Look, he’s about to show
you. Show me what?
That everything is.
From Luther Hughes's Folio of Love Poems by Queer Writers in Poet Lore Volume 118 3/4
Anja Mei-Ping Kuipers
Litany Following a Disappointing Meeting
I want fresh, sweet strawberries. I want them
in my crumb laden bed. I want a future lover contorting
while I give her head. When I withdraw my sodden
hand, I want faint copper red.
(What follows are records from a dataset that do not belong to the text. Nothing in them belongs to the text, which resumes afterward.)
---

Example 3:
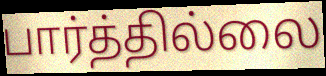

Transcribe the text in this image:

பார்த்தில்லை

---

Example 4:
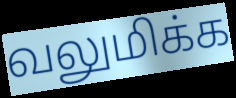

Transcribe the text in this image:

வலுமிக்க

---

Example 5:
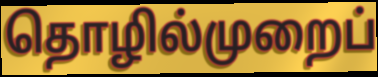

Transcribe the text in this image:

தொழில்முறைப்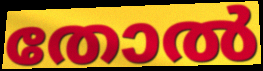
തോൽ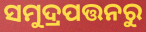
ସମୁଦ୍ରପତ୍ତନରୁ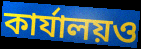
কার্যালয়ও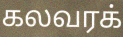
கலவரக்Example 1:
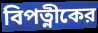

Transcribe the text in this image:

বিপত্নীকের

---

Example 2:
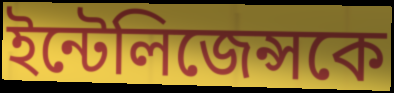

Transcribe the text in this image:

ইন্টেলিজেন্সকে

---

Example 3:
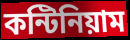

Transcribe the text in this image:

কন্টিনিয়াম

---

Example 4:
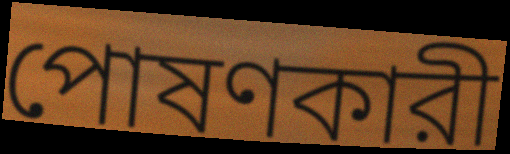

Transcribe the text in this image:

পোষণকারী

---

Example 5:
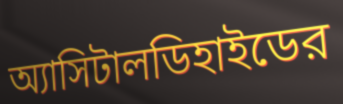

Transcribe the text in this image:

অ্যাসিটালডিহাইডের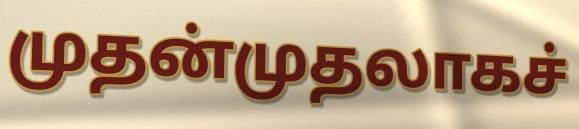
முதன்முதலாகச்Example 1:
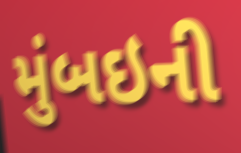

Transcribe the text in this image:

મુંબઇની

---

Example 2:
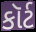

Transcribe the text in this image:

કૉર્ટ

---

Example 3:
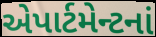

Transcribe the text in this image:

એપાર્ટમેન્ટનાં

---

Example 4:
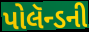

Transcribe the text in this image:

પોલૅન્ડની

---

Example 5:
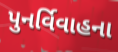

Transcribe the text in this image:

પુનર્વિવાહના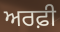
ਅਰਫ਼ੀ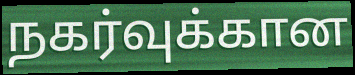
நகர்வுக்கானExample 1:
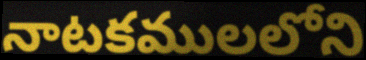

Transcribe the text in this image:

నాటకములలోని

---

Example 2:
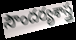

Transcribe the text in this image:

సౌందర్యశాస్త్ర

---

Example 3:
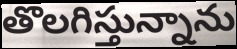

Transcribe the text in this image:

తొలగిస్తున్నాను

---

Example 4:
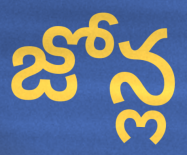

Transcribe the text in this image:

జోన్ల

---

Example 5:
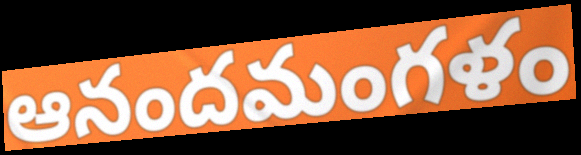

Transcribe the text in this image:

ఆనందమంగళం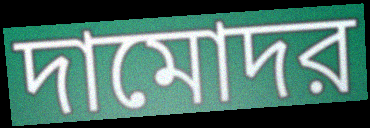
দামোদর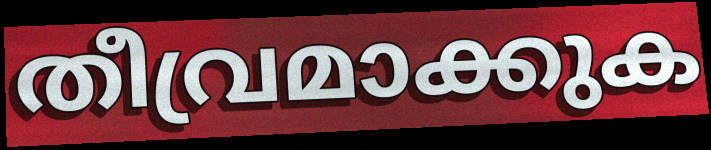
തീവ്രമാക്കുക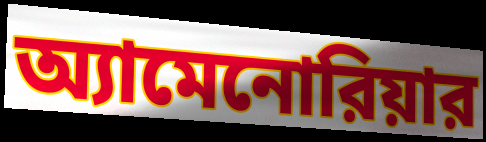
অ্যামেনোরিয়ার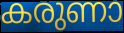
കരുണാ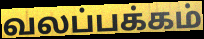
வலப்பக்கம்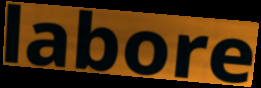
laboreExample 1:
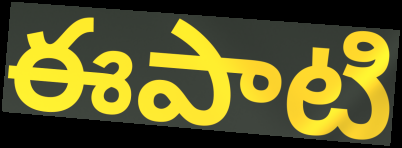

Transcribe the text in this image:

ఈపాటి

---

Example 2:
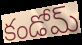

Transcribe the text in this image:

కండోమ్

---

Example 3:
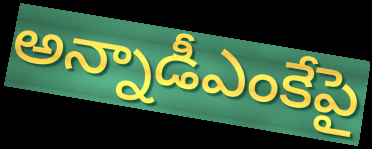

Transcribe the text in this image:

అన్నాడీఎంకేపై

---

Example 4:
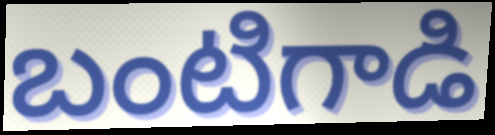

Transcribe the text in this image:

బంటిగాడి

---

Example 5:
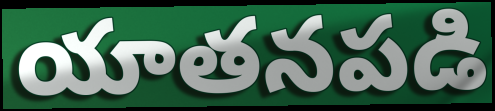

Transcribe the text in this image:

యాతనపడి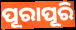
ପୂରାପୂରି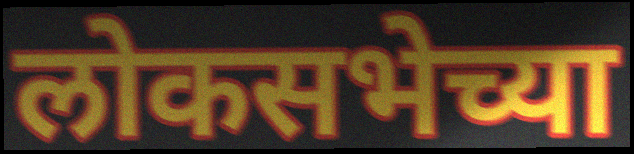
लोकसभेच्याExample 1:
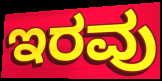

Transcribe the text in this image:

ಇರವು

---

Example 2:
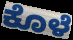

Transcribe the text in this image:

ಕೊಳೆ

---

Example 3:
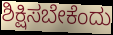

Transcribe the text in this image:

ಶಿಕ್ಷಿಸಬೇಕೆಂದು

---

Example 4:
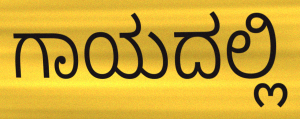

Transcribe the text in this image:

ಗಾಯದಲ್ಲಿ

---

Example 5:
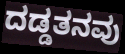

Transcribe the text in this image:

ದಡ್ಡತನವು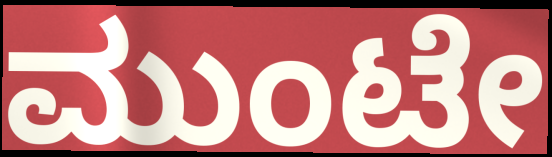
ಮುಂಟೇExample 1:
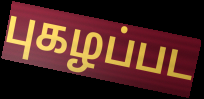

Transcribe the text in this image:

புகழப்பட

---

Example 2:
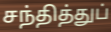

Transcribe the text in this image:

சந்தித்துப்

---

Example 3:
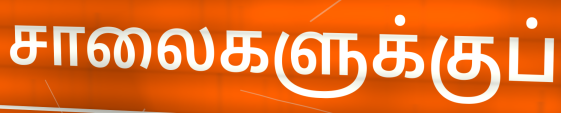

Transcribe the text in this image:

சாலைகளுக்குப்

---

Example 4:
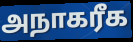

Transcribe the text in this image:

அநாகரீக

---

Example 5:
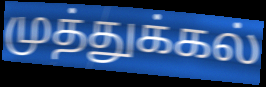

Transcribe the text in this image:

முத்துக்கல்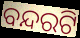
ବନ୍ଦରଟି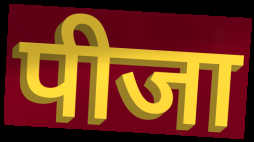
पीजा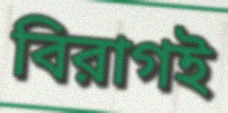
বিরাগইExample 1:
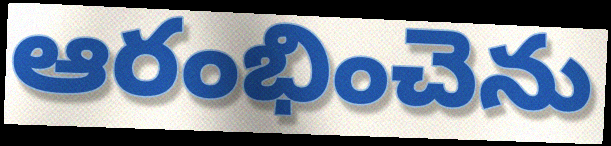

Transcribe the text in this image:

ఆరంభించెను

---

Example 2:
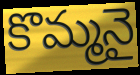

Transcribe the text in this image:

కొమ్మనై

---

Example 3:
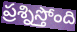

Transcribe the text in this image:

ప్రశ్నిస్తోంది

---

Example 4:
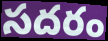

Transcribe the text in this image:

సదరం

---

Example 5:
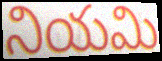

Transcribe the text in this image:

నియమి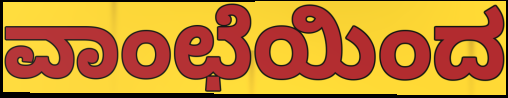
ವಾಂಛೆಯಿಂದ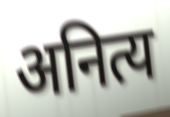
अनित्य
To spool
and be unspooled; I want broken egg yolk scooped.
I want a hundred tiny votives lit and flooding
this room. I want us rubbed dry by dawn.
Forget what I’ve been taught, I want to skip
ahead. Frigid, rank, uptight bitch—I want
the specters dead. I’ll bite so hard I floral
a bruise on her breast. What do I know
now—a voyeur gnashing in the night? I want to
recognize the saliva, seeping inside. When I end,
I want more, again. Again.
From Poet Lore Volume 118 3/4
Matthew Tuckner
The Decline and Fall of the Roman Empire
To accurately describe the cancerous body,
you resort to Freud: the nature of horror
is when the home becomes unhomelike.
The cowardly liver. The lionizing bedsores.
The people you love invested in
the particulars of a pain they can’t see.
If the cancer could speak, you say
it would say: I am calling from inside the house.
The pain is the pain of creation. The pain
is the making of room for yourself inside yourself.
From Poet Lore Volume 118 3/4
Gina Franco
Reign of Terror
Looking up at the dome, not seeing the dome.
When did it become transparent?
The search lights swing their arms through the night.
Yoked to one another, to earth, at the neck,
what can they shoulder but the point
of return? Which way? Which way home?
Memory, bejeweled and longing, places a chair in the center of its room
and waits.
I remember the stations. The arrests.
What you want to believe you believe.
Hands in the air, an upside-down march through the night.
The ticking was time in my hands, my own smooth round bleak
bomb to diffuse. I cracked it like an egg. True
to itself, it showed me its golden eye.
From Poet Lore Volume 118 3/4
Jhila Hosseini, translated by Tyler Fisher and Haidar Khezri
Bliss
I longed to know you by sight and make you known:
with steel-toed shoes and iron cane,
I left no city, village, street, or alleyway
unsearched,
but none could tell your whereabouts or name.
I traced deserted wastes and distant hills
and never saw you.
I turned the ocean, with my burning breath,
to steam and turned up nothing in its depths.
Heartache and weariness heartfelt and heart-full pain:
the sorrow of the poor I probed
and scrutinized the wounded body of the maimed.
All laughed at me:
“Bliss?!
What you are seeking
was a child they beheaded newly born.”